SELECTED EXCERPT
■ ■ ■
And as you can imagine, when 90 something people answer this you get a lot of data and this is what it looks like. This is pure data. 

 

[Don Taylor]   31:38  

On top of this information my job is to get the information out of this and then hopefully provide the insight on public information that's actually valuable to you. So don't freak out too much at all these numbers incoming, it is a trigger warning as you say, Christine.

 

[Don Taylor]   31:59  

But a couple of things I want to look at on this list.



[Don Taylor]   32:01  

Firstly, have a look at the total you can see that there are something like 90 people answering consistently across all the questions. So interestingly although I said please answer for at least eight and you could have just answered eight buttons and left it, most people seem to press 15 buttons which I find interesting with by and right, I think people were quite invested in this. 

 

Secondly, let's have a look just at this first column here so I've called this ‘very interesting now’ and I've been deliberately avoiding using the word hot. But if you say something's very interesting now, it's kinda like saying it's hot so this is as close as I could get using slightly different words to the original survey but now what I've got is a split not just by seeing what people think is hot which is this column here but in addition I know which of those five buckets, whether they think things should be simple, whether the case study or going forward, whether they should focus on business value. I also know how each of these votes then is associated with somebody who believes that the definition of hot is in a particular bucket. The aim just to repeat is to get inside people's minds to understand what they're thinking about. Alright so, the variation from the mean for responses to ‘very interesting now’ stay with me this is quite technical.
■ ■ ■
GIVEN DATA

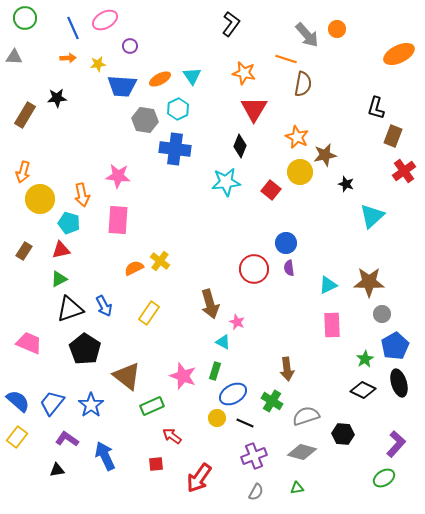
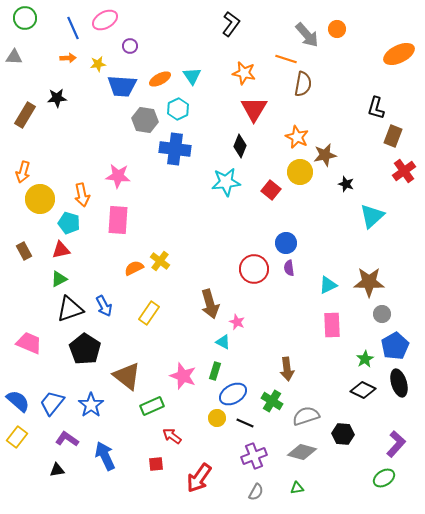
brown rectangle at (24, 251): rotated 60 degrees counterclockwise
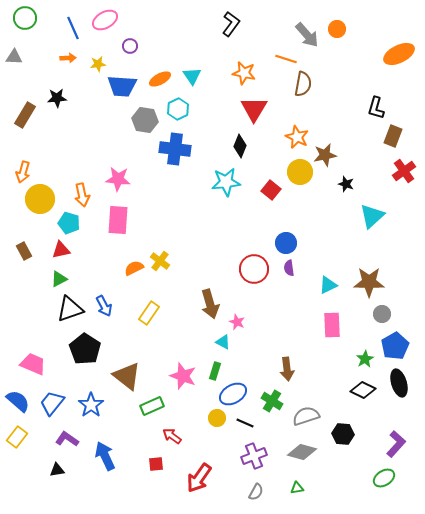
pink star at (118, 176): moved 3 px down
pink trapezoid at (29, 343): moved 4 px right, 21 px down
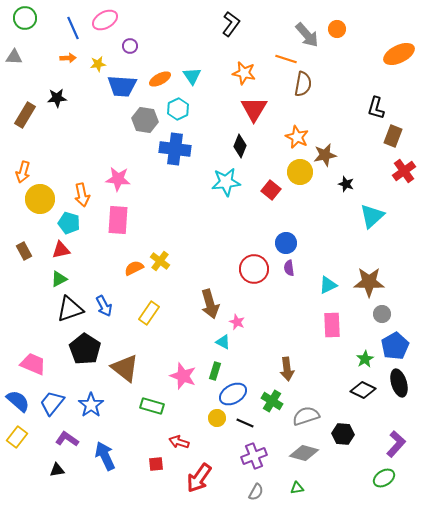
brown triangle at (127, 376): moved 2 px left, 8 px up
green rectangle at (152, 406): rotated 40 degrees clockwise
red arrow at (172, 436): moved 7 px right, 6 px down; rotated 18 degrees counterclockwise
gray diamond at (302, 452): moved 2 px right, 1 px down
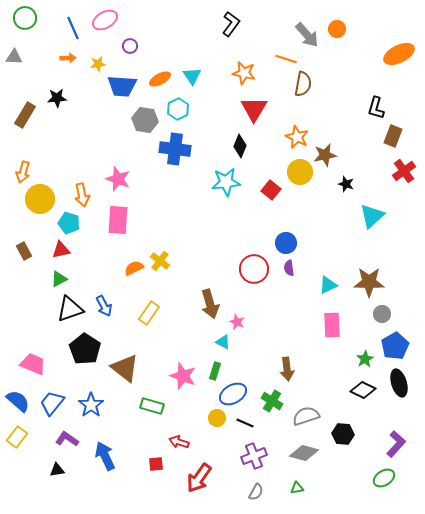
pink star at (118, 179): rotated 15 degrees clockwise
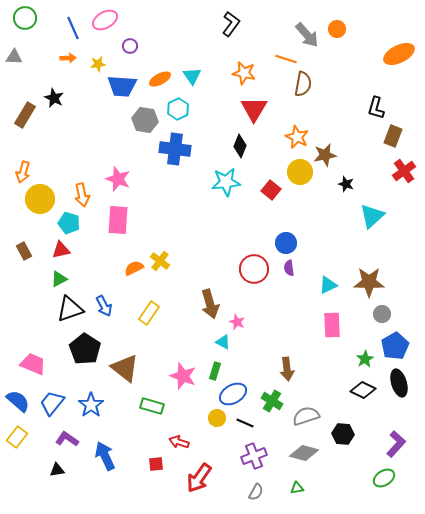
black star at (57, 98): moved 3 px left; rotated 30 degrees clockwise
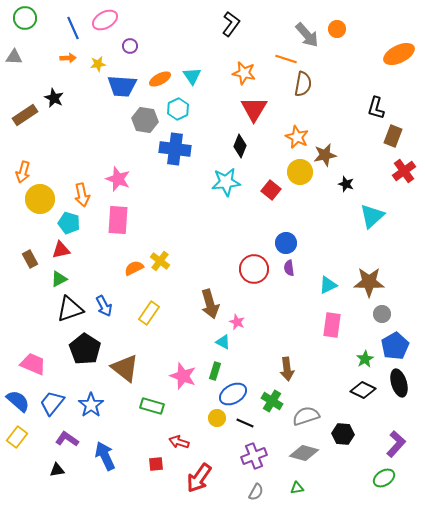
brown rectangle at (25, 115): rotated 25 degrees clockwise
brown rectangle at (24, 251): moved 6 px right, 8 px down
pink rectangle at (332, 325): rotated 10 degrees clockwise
■ ■ ■
JOB 1
Please print the records starting at the line that contains "pink star at (118, 179): rotated" and ending at the last line of the records, with both ends included. Leave out the pictures.
JOB 2
Write the next part of the survey talk, picking up after its last sentence.
The survey talk and the records are separate material.

TASK ANSWER 1
pink star at (118, 179): rotated 15 degrees clockwise
black star at (57, 98): moved 3 px left; rotated 30 degrees clockwise
brown rectangle at (25, 115): rotated 25 degrees clockwise
brown rectangle at (24, 251): moved 6 px right, 8 px down
pink rectangle at (332, 325): rotated 10 degrees clockwise

TASK ANSWER 2
 

[Don Taylor]   33:31  

So what I’ve done is just added up.

 

[Don Taylor]   33:34  

If they were in the bucket for business value or individual focus or any of these five buckets, if that's how they defined what was hot for them. I added up all of the differences between their responses and the average response for the whole group for that particular option. So if for example the group who said business value is important rated personalization as being 2%, higher than the average but they also said that virtual reality was 3% lower than the average then that would be minus one. 

In other words, they would drop just below that bar in the middle. Alright, so how does that accumulation of variation work? You'd expect things to be quite close to the middle here because you'd expect some to be over, some to be under and it sort of equals out.

 

[Don Taylor]   34:35  

 Here's the results

 

[Don Taylor]   34:38  

Almost all of them are in a bracket of between 20% and 40% above average and they probably all would be the same if it weren't that big bar coming down the right hand side showing that the people who thought that something should be, that the test of something being hot or was that it should be simple, easy or scalable. They were far less likely, as you can see from this, say that something but anything on that list was ‘very interesting now’ very much less likely to say it was hot.

 

[Don Taylor]   35:16  

To sum it up in words, respondents who favoured simplicity, the definition of hot, are less likely than the average person will find any methodology hot except for these two, artificial intelligence and learning experience platforms. I think that's quite interesting. It's not like they threw everything out. It's not like they were just curmudgeonly and against the idea of new things all together, a couple of things that were more interested in but generally, they were very much less likely to be in favour of something being very interesting.

 

All right, let's look at used cases and people thinking that things being discussed by their peers was interesting so those two bars look pretty similar and maybe they are so there wasn't much difference between the two groups finding them in different ways in terms of used cases or in terms of discussion for ‘very interesting now’ but when it came to looking at the second option, whether something was ‘interesting in the future’ there was a very large difference of interest in the future.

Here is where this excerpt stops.